*Exercise prompt*
Begin at the line below that holds "Sandvik Coromant use" and end at the line that holds "Федеральные проект", transcribing each line exactly and skipping any picture.

*Task data*
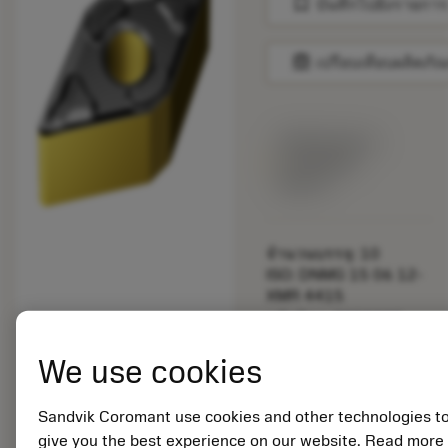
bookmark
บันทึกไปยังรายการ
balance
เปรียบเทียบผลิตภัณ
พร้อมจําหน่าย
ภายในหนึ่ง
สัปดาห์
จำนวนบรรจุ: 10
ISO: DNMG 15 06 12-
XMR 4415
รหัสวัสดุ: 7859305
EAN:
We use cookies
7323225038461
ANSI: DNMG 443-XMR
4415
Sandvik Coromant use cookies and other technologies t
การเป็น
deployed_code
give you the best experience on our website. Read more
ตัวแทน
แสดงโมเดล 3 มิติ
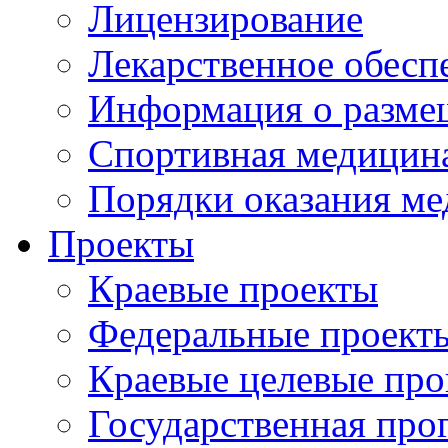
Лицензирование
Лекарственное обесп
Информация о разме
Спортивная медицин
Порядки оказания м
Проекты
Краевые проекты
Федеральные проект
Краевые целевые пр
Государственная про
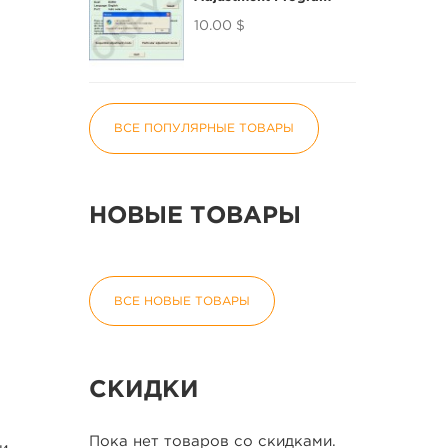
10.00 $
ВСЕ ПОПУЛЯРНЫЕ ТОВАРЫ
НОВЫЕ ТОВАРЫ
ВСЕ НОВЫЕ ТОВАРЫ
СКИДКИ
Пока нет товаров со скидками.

*Completed exercise*
Sandvik Coromant use cookies and other technologies t
การเป็น
deployed_code
give you the best experience on our website. Read more
ตัวแทน
แสดงโมเดล 3 มิติ
Лицензирование
Лекарственное обесп
Информация о разме
Спортивная медицин
Порядки оказания м
Проекты
Краевые проекты
Федеральные проект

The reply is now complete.